BLOCO DE TEXTO:
_ _ _ _ _ _ _

A sociedade moderna está em constante transformação, com uma explosão de sistemas sociais que se subdividem em múltiplos sub-sistemas, e assim sucessivamente, criando uma complexidade quase infinita. No entanto, ao mesmo tempo, é necessário entender que qualquer análise que se queira realizar sobre esse processo deve partir de uma base sólida. Esta base, para o autor deste texto, é a teoria da identidade social, que, embora um ramo específico da psicologia social, fornece as ferramentas necessárias para compreender os movimentos reacionários que ganham força nas sociedades contemporâneas.

É importante, primeiro, destacar que a teoria da identidade social não oferece uma explicação simplista dos comportamentos humanos. Ela vai além de tentar entender as ações de indivíduos unicamente com base em suas personalidades ou habilidades. De acordo com essa abordagem, o comportamento humano deve ser visto como o resultado de uma troca contínua entre o indivíduo e o seu ambiente social, que por sua vez molda tanto a percepção que ele tem de si mesmo quanto suas ações no mundo. Isso significa que os populistas e fundamentalistas não são simplesmente pessoas “estúpidas”, “agressivas” ou “arrogantes” – como frequentemente se atribui a esses grupos – nem são vítimas passivas de um ambiente controlado por líderes carismáticos. A adesão a esses movimentos resulta de uma complexa interação entre fatores psicológicos e sociais.

A teoria da identidade social nos ensina que a identidade de um grupo se constrói na relação com os outros, especialmente em relação aos “outros” externos. Isso implica que os movimentos populistas ou fundamentalistas não surgem isoladamente, mas como uma reação a sistemas sociais mais amplos que são percebidos como injustos ou falidos. O que impulsiona essas reações não é um único fator psicológico ou circunstancial, mas uma série de dinâmicas complexas que envolvem a percepção de ameaças existenciais, perda de controle e um desejo de retorno a uma era percebida como mais pura ou idealizada.

Dentro do campo das ciências sociais, é fundamental entender que a nossa perspectiva não pode ser isolada da realidade social que tentamos explicar. Ao contrário das ciências naturais, que podem se dar ao luxo de analisar uma amostra fora do seu contexto real, os cientistas sociais devem manter uma consciência constante de como suas próprias visões, valores e crenças influenciam suas análises. Nesse sentido, o autor admite que sua própria formação acadêmica e experiência pessoal dentro dos sistemas religiosos e políticos o posiciona de uma maneira particular. Esse viés, no entanto, não invalida sua análise, mas serve para esclarecer aos leitores as limitações e os contextos de sua interpretação.

A crise da modernidade, portanto, não pode ser dissociada de suas múltiplas respostas reacionárias. Movimentos como o populismo e o fundamentalismo, embora muitas vezes vistos como anacrônicos ou excessivamente agressivos, devem ser compreendidos dentro de um contexto global de desilusão com as instituições modernas. O autor destaca que a academia e as instituições sociais têm a responsabilidade de compreender essas reações de forma profunda, sem desmerecer suas causas e sem recorrer a julgamentos simplistas. Por mais que a reação a essas crises de modernidade seja uma parte vital da dinâmica social, é também uma chamada para a reforma radical e, em certos casos, até para a destruição de instituições que não estão funcionando como deveriam.

_ _ _ _ _ _ _

DADOS FORNECIDOS:
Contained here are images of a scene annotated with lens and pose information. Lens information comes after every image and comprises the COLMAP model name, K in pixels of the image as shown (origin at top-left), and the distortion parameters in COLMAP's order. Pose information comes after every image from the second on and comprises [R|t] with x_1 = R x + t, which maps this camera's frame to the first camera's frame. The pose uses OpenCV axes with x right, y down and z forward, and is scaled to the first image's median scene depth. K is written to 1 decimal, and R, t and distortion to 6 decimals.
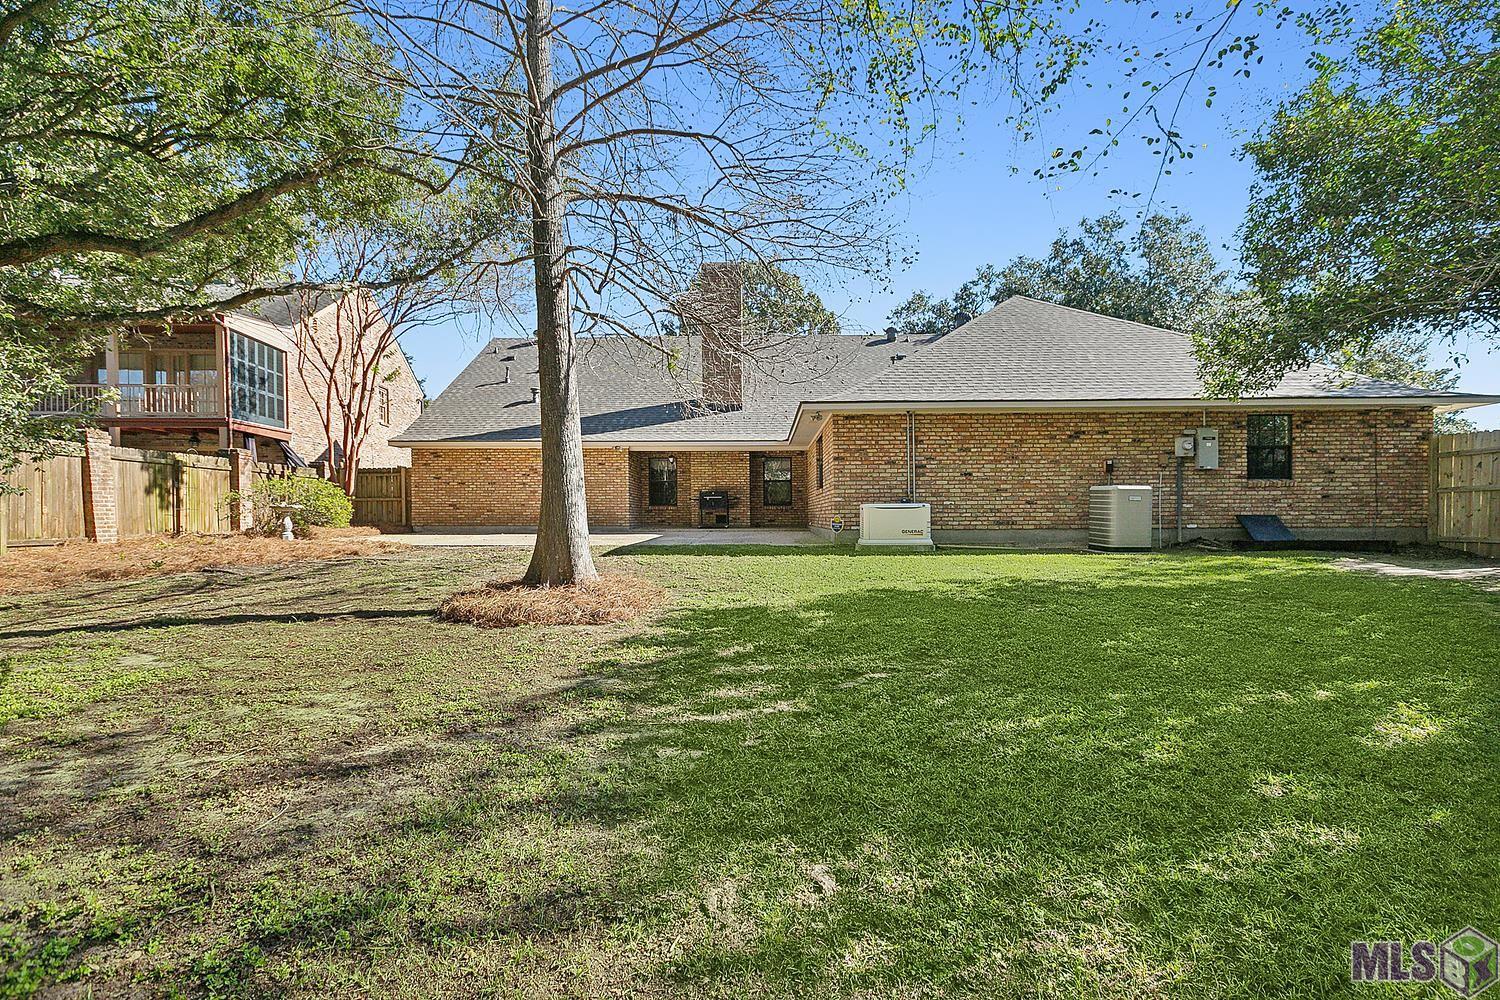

_ _ _ _ _ _ _

Dê continuidade ao texto sobre a teoria da identidade social e os movimentos reacionários, começando logo depois da última frase apresentada.

RESPOSTA ESPERADA:
Além disso, é necessário reconhecer que essas reações não surgem apenas de um ponto de vista político ou religioso, mas de um sistema social global cada vez mais fragmentado. A comunicação entre os diferentes sub-sistemas sociais é vital para a sobrevivência de todo o sistema global. A teoria da identidade social, portanto, oferece um quadro através do qual podemos entender como diferentes sistemas – religiosos, políticos, econômicos e culturais – interagem e se influenciam mutuamente, muitas vezes gerando tensões que se traduzem em movimentos de resistência.

Esse entendimento deve, ao mesmo tempo, nos levar a uma reflexão crítica sobre o papel das instituições acadêmicas e científicas. Os acadêmicos têm um papel duplo: por um lado, devem proteger e melhorar as instituições que os sustentam, e por outro, precisam questionar e, quando necessário, reformá-las. A radicalização das reações sociais pode ser um reflexo da falência dessas mesmas instituições, que não têm conseguido atender às necessidades de suas sociedades. Portanto, ao refletir sobre movimentos populistas e fundamentalistas, é essencial compreender que essas reações muitas vezes são alimentadas pela falha dos sistemas que deveriam proteger os indivíduos e os grupos.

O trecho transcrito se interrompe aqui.